**Text extract:**
-- -- --
Ruling by decree is nothing new. The Islamic Republic’s presidents, Hamid Karzai and Ashraf Ghani, and before them, the first Taleban amir, Mullah Omar, also issued decrees and edicts which had the force of law. According to the 2004 Constitution of the Islamic Republic, the National Assembly, with its two houses, was the highest legislative organ in the country (the cabinet could also suggest laws to MPs). The president could issue decrees of two types: administrative (regulatory) and legislative only in emergencies and which were supposed to be temporary and needed parliamentary approval (if MPs voted a decree down, it would be rescinded). The cabinet could also issue regulations, and ministries could issue policy documents, such as action plans and other administrative documents, without the need for approval by the cabinet or parliament.”
The Islamic Emirate’s legislative process is far less clear and there is far less literature on its nature and organisation. Existing literature suggests that among the Emirate’s key attributes are that “all branches of government are subject to the authority of the emir” and that “basic rights are defined/limited by Sharia as interpreted by the emir/leadership” (see this USIP report).
Hibatullah is the highest authority in the Emirate, and his orders are the law. Under the Emirate, there is no parliament and legislative, executive and judicial powers are the exclusive purview of the amir. The 2004 constitution has apparently been suspended (according to UNAMA, quoting the acting Deputy Minister of Justice on 22 September 2022 in which he said it was unnecessary (see TOLO News, “Officials: Afghanistan Does Not Need a Constitution”, quoted in UNAMA’s May 2023 report “Corporal Punishment and the Death Penalty in Afghanistan” p10). Islamic judges and muftis, including the Emirate’s fatwa-issuing institution, the Dar al-Ifta, are also powerful and their rulings are enforceable. Relevant departments have the authority to draw up legislation. It is reviewed by the Ministry of Justice and a special commission before being sent to Hibatullah for sign-off (see decree (9) on page 67 of AAN’s unofficial translation dated 24 October 2022, which sets out the process and principles for enacting legislative documents).
-- -- --
Stored records
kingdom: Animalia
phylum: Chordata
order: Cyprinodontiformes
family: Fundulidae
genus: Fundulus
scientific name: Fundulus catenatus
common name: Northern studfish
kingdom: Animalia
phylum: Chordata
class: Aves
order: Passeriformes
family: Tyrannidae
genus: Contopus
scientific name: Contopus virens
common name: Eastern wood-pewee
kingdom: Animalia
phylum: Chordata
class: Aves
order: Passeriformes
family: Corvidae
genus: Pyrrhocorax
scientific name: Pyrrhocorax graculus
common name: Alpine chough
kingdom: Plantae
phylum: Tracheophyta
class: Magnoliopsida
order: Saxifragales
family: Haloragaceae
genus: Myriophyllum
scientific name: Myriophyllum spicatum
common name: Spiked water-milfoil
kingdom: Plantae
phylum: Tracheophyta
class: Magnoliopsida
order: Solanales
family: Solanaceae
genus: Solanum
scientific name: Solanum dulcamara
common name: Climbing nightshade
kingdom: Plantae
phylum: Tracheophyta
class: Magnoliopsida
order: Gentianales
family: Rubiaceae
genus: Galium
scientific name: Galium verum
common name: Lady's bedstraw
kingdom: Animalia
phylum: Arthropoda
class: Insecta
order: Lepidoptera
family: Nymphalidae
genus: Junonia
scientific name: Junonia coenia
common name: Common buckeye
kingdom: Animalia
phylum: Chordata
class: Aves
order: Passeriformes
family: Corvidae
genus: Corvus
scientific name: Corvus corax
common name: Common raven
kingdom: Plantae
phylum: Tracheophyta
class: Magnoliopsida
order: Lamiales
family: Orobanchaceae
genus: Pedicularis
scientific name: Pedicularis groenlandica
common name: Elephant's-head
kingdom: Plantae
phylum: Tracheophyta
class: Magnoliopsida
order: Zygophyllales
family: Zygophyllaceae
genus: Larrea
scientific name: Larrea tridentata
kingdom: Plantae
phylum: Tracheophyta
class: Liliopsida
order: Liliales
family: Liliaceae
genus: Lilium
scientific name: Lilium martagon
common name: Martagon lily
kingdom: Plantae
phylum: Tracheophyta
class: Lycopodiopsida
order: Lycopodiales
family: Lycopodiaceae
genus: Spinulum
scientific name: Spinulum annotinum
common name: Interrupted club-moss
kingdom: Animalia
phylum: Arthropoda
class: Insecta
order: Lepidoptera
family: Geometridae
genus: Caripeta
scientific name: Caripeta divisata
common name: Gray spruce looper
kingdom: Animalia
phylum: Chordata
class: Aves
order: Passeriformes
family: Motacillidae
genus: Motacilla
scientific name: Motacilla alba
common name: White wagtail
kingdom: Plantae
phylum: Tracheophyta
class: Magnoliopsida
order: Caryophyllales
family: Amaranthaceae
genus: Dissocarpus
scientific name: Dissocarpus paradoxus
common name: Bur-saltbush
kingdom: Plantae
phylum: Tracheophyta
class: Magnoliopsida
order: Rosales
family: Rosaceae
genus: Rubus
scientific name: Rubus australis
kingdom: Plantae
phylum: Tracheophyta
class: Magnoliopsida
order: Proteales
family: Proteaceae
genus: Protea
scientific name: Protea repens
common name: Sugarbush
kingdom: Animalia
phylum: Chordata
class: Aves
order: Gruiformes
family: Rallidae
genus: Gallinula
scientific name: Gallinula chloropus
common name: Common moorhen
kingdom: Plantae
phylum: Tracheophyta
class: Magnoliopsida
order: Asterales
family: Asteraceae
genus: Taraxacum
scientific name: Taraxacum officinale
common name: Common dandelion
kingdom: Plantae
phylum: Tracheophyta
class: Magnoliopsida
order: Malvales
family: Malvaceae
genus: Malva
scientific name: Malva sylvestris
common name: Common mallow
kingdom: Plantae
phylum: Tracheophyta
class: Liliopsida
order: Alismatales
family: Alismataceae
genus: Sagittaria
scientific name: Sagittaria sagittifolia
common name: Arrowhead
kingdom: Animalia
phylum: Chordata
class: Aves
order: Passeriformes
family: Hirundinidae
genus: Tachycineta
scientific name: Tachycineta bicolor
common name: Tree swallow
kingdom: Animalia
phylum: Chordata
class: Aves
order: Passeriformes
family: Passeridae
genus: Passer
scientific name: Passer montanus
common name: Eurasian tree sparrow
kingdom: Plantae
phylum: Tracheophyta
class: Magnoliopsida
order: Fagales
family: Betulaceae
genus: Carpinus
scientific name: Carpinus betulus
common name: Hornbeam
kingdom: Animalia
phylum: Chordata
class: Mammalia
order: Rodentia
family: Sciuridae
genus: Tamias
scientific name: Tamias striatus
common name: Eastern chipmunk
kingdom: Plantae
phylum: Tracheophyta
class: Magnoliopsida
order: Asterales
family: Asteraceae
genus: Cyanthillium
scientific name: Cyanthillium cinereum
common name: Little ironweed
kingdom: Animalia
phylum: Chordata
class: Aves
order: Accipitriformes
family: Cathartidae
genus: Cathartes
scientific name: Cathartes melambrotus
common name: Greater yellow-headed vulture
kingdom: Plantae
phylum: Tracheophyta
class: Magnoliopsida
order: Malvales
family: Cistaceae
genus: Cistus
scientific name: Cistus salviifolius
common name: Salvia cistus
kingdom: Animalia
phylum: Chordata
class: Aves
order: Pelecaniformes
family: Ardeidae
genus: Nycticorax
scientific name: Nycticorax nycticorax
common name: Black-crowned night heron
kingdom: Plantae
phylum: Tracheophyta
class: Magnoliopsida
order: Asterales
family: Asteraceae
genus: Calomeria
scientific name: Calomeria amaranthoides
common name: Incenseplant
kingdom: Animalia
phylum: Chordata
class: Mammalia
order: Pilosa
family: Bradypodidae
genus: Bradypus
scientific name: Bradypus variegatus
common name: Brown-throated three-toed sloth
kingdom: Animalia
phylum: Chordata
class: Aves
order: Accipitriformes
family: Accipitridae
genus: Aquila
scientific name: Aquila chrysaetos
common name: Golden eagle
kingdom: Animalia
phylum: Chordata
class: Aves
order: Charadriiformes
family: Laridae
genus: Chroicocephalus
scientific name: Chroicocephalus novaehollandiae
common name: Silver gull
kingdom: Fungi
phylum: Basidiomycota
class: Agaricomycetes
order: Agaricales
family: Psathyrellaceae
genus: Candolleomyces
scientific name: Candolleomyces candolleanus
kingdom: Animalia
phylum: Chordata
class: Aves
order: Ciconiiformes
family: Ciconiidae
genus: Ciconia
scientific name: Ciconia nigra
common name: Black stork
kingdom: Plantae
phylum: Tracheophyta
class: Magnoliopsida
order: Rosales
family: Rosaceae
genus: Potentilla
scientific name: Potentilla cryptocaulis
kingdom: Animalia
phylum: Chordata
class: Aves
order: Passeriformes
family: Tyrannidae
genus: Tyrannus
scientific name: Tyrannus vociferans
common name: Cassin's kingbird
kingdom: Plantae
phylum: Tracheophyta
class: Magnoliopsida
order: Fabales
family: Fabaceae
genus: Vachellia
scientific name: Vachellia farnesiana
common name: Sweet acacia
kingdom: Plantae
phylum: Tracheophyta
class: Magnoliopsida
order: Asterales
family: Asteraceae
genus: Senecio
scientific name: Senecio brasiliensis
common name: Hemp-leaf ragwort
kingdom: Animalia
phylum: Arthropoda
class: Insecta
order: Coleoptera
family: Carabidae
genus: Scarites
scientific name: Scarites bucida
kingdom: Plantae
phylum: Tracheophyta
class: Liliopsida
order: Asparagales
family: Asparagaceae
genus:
-- -- --
**Aim 1:** Check each statement against the decree text and say whether it agrees: (a) under the 2004 Constitution, the National Assembly had two houses; (b) the Emirate has a parliament that approves legislation; (c) the Ministry of Justice and a special commission review legislation before it goes to Hibatullah. Answer yes or no for each and quote the words of the text that decide it.
**Aim 2:** Rewrite the stretch of the decree text from "The Islamic Emirate’s" through "this USIP report).", replacing "legislative process" with "lawmaking process".
**Aim 3:** According to the decree text, what is the name of the Emirate's fatwa-issuing institution?
The taxonomy records are material separate from the decree text.

**Task output 1:**
(a) Yes: "the National Assembly, with its two houses, was the highest legislative organ in the country"
(b) No: "Under the Emirate, there is no parliament"
(c) Yes: "It is reviewed by the Ministry of Justice and a special commission before being sent to Hibatullah for sign-off"

**Task output 2:**
The Islamic Emirate’s lawmaking process is far less clear and there is far less literature on its nature and organisation. Existing literature suggests that among the Emirate’s key attributes are that “all branches of government are subject to the authority of the emir” and that “basic rights are defined/limited by Sharia as interpreted by the emir/leadership” (see this USIP report).

**Task output 3:** The Dar al-Ifta.